One night I started to read The Stand.

A car crashes at a gas station in rural Texas and before I knew it there I was with Larry Underwood crawling over dead bodies and crashed cars trying to make it through the Lincoln Tunnel in the dark.

By the time I took my first look up out of the book it was a couple hours past the time I was supposed to do my rounds so I rushed to the elevator, rode to the top floor, walked down the hall, saw my reflection in the window, freaked out, ran back to the elevator in a panic and got in. But I didn’t push a button so the elevator didn’t move. Then, you know, I laughed at how silly I was for being so scared and pushed the button to open the door and walked back out onto the empty fourteenth floor.

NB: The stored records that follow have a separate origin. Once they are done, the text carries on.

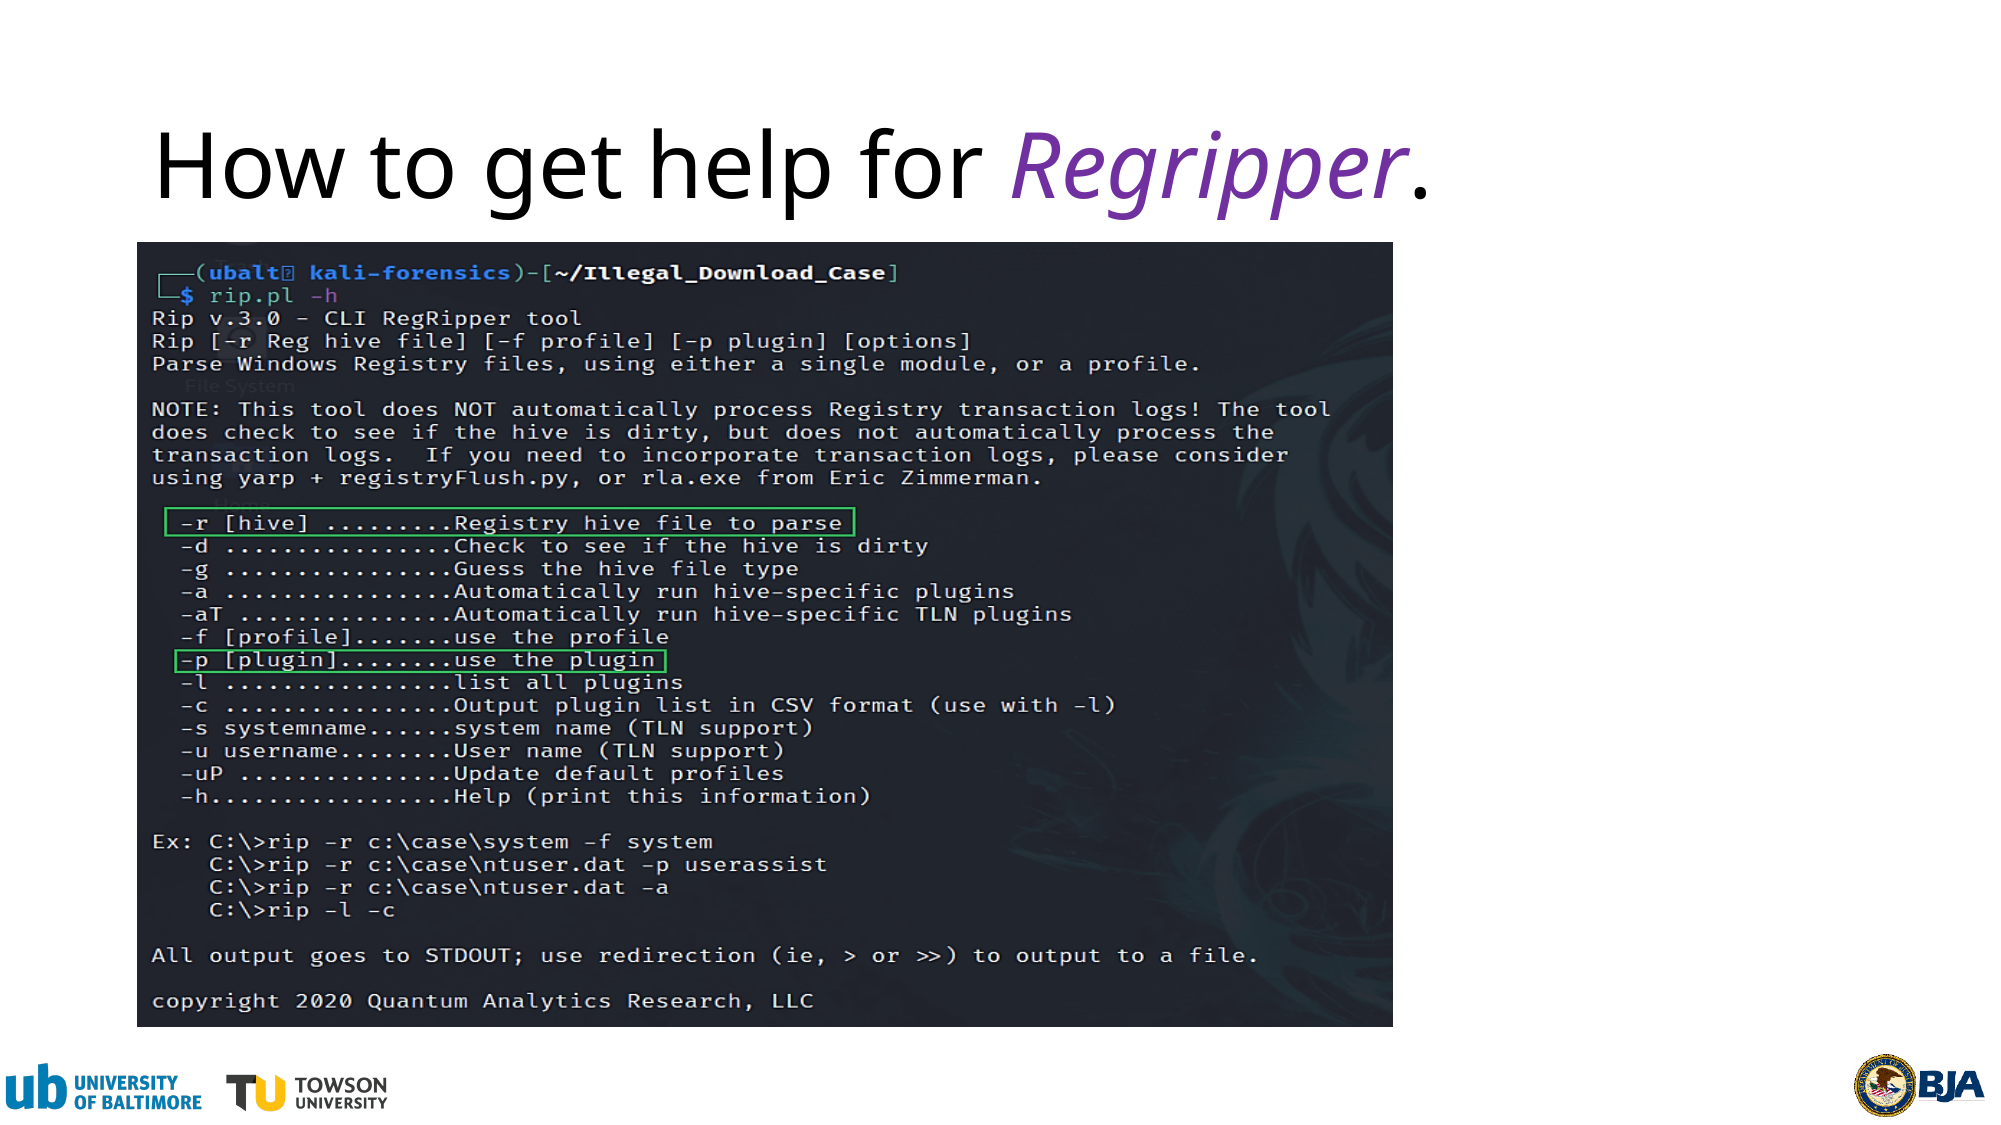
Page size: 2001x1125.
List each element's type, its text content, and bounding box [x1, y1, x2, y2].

title How to get help for Regripper. [137, 59, 1863, 278]
picture [0, 1031, 407, 1125]
picture [1854, 1054, 1986, 1117]
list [137, 242, 1393, 1027]
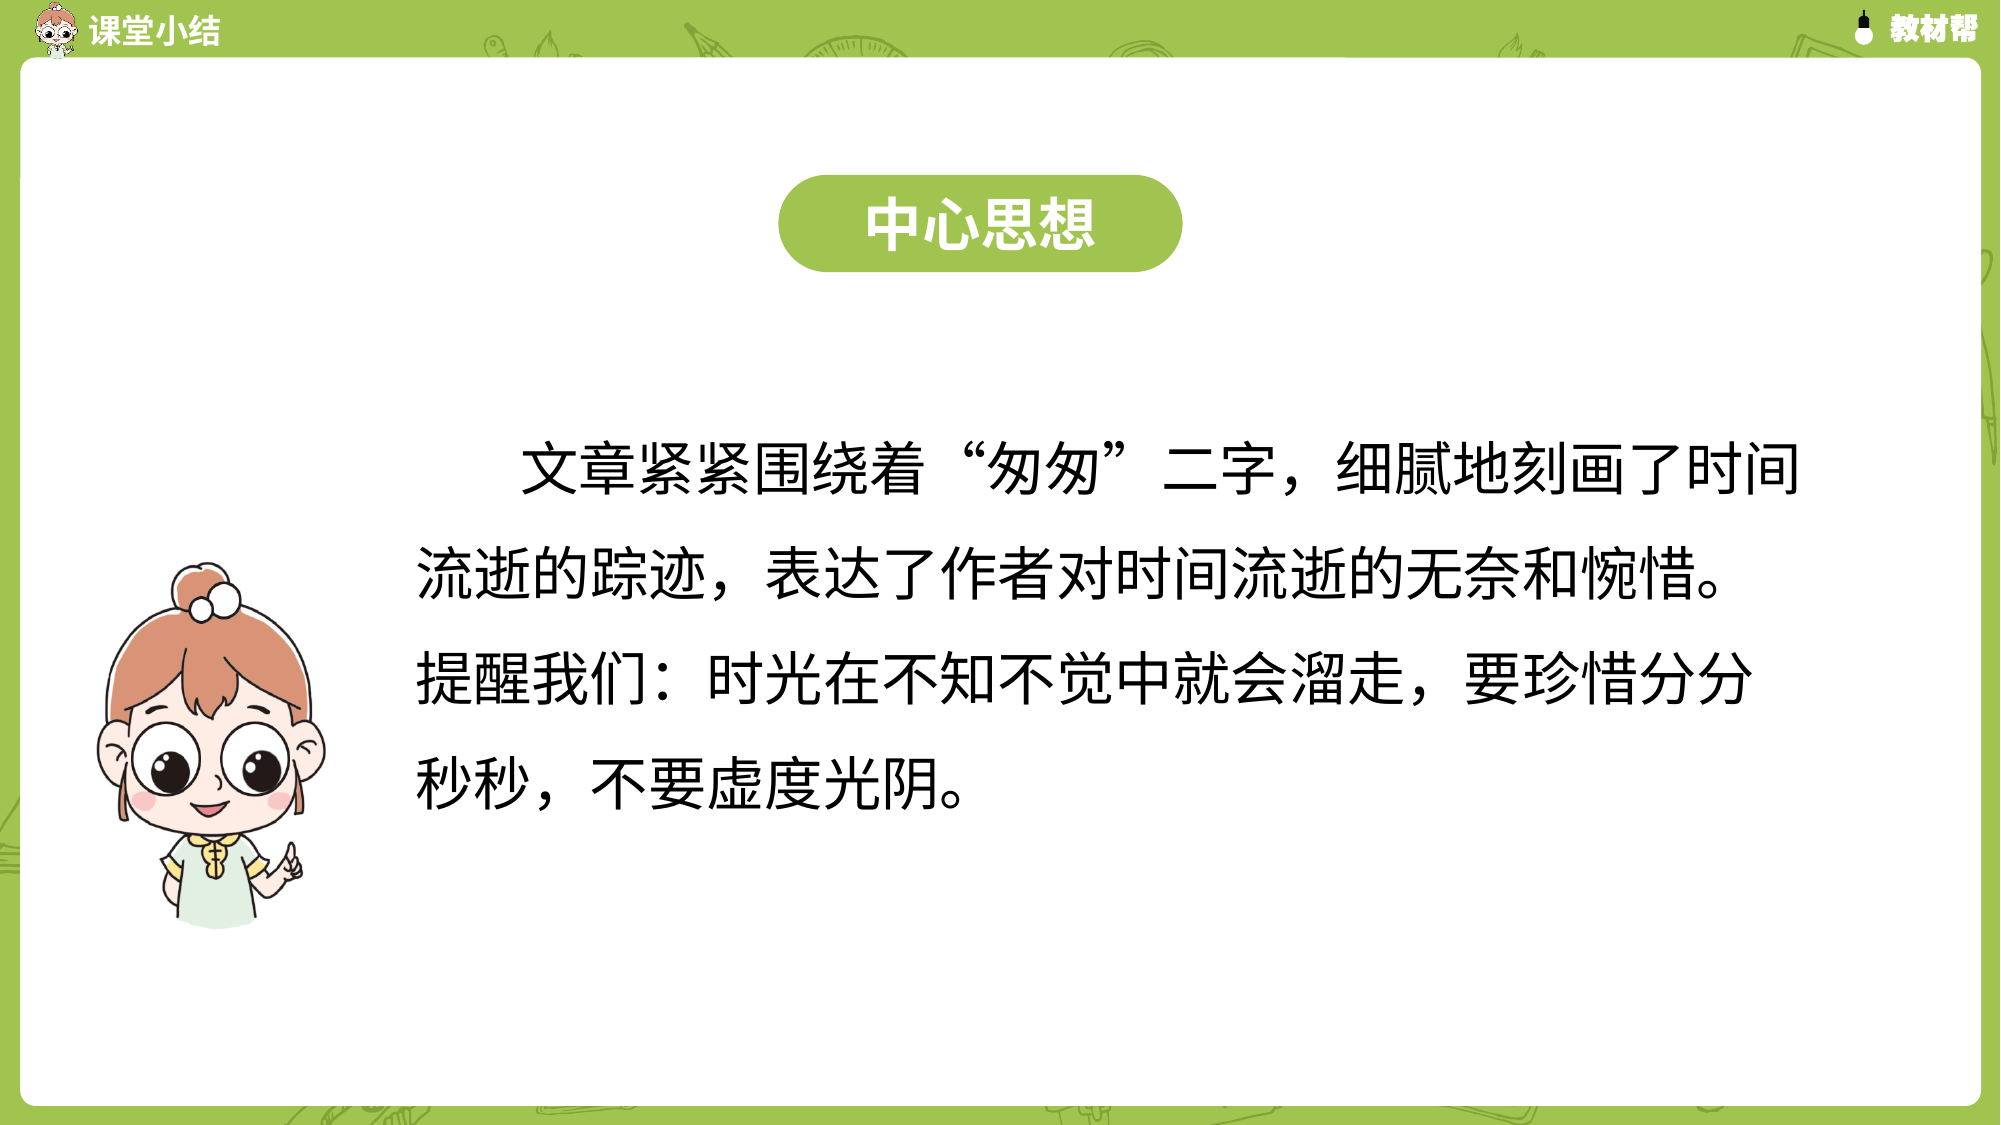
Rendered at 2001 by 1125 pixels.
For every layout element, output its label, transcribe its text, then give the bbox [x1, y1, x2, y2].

picture [92, 553, 333, 932]
picture [34, 0, 79, 59]
text_box 中心思想 [777, 173, 1184, 274]
text_box 文章紧紧围绕着“匆匆”二字，细腻地刻画了时间流逝的踪迹，表达了作者对时间流逝的无奈和惋惜。提醒我们：时光在不知不觉中就会溜走，要珍惜分分秒秒，不要虚度光阴。 [400, 390, 1828, 825]
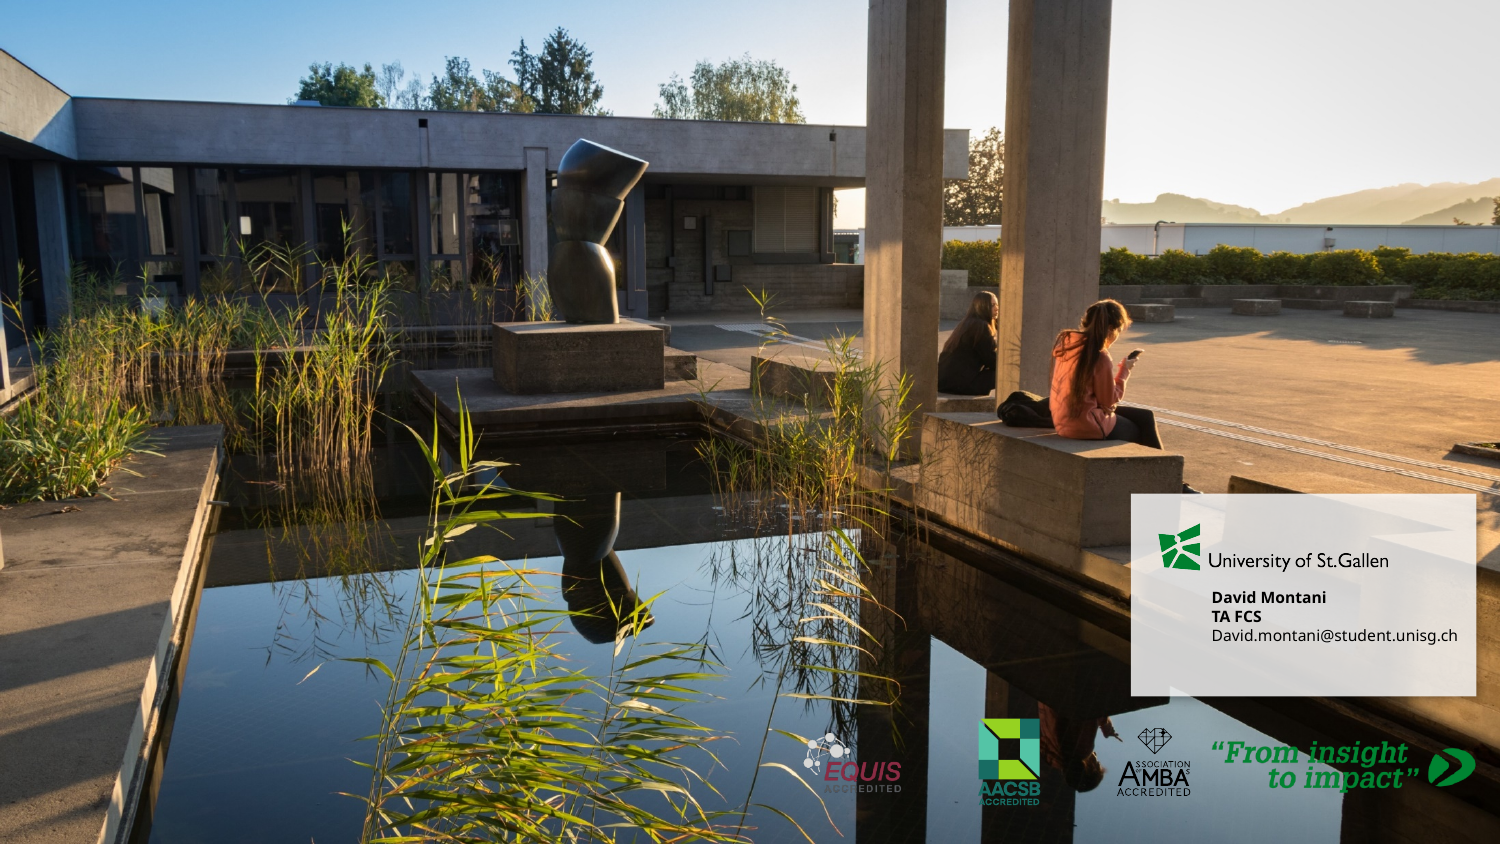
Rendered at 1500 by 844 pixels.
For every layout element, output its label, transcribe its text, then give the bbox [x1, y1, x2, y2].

picture [0, 0, 1500, 844]
list David Montani TA FCS David.montani@student.unisg.ch [1211, 588, 1465, 686]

But then I decided the fourteenth floor was probably just fine, and certainly the thirteenth was, too, so I went to the elevator and rode down to the twelfth floor where the elevator doors opened and I stepped out into the shadows of the dark unfinished room – wires hanging form the ceiling, tools scattered on the floor, some kind of scaffolding – and all around the outside walls the windows looked out on a city that had clearly been destroyed. The buildings all looked bombed out, skeletons of buildings, the streets were empty, no cars, no people, nothing.

And there were no sounds, the whole place was silent; the twelfth floor, the building, the city – for all I knew the whole world. I was in the middle of The Stand.

Holy crap, talk about horripiliation – all over my goddam body.

Then behind me the elevator door closed.

And let’s just say I took the stairs back to the lobby. In a bit of a hurry.

I grabbed The Stand and slammed it into the desk drawer and swore I’d never to look at it again.

Of course, a few minutes later I just had to get the book out and start reading it again. I had to know what happened next.


But I never did do rounds of the building again. I got fired a few months later for letting a homeless guy sleep on the couch of the company on the third floor and forgetting about him when I left in the morning, but that’s a different story.

What’s your Stephen King story?

5 comments:

Sarah W said...

I was reading The Night Shift one evening while my husband was out of town. I finished one last story -- "The Boogeyman" -- turned off the light, and went to sleep.

Unaware that I'd accidentally shut the cat in the bedroom closet.

Yeah. I still get flashbacks. With horripilation.

pattinase (abbott) said...

My husband was a security guard during college. The one time he had to pull the gun he realized he had it on incorrectly and would have to lower his pants to use it. Needless to say the perp went free. Pretty scary, huh. And there would have been horripilation if he'd lowered the pants.

Sean Patrick Reardon said...

I was helping my dad do some renovations in an old mill complex and me and my brother had to go down to the cellar to run some phone cables. This was an exact replica of the mill in "Graveyard Shift" and I was scared shitless down there. Everytime I think about my days as a kid, I am reminded of "Stand by Me" aka "The Body". SK captured what it was like to be a kid growing up in a small town better than anthing I have ever read.

I also really liked UTD. SK is not only a great writer, but in UTD, he had me laughing out loud so many times.

John McFetridge said...

Sarah I think I know the exact sound the cat made ;)

Patti, in Canada security guards don't carry guns. We're fantastic at making phone calls, though.

Yeah, Sean, I've been laughing in places, too, and sometimes just smiling at really insightful asides he tosses in like they're nothing. Also, the number of local expressions is really quite impressive. In places I wonder if he hung out with my grandmother.

And small world, I also worked with my Dad running phone cables.

Sean Chercover said...

1986 - I'd just moved to Columbia, SC. Living alone in a dumpy one-bedroom unit, bedroom windows faced out onto a housing project directly across the street. Sound of gunfire pretty much nightly. For some reason, I chose that time to read THE SHINING. Scared the living crap out of myself.

And have loved Stephen King ever since.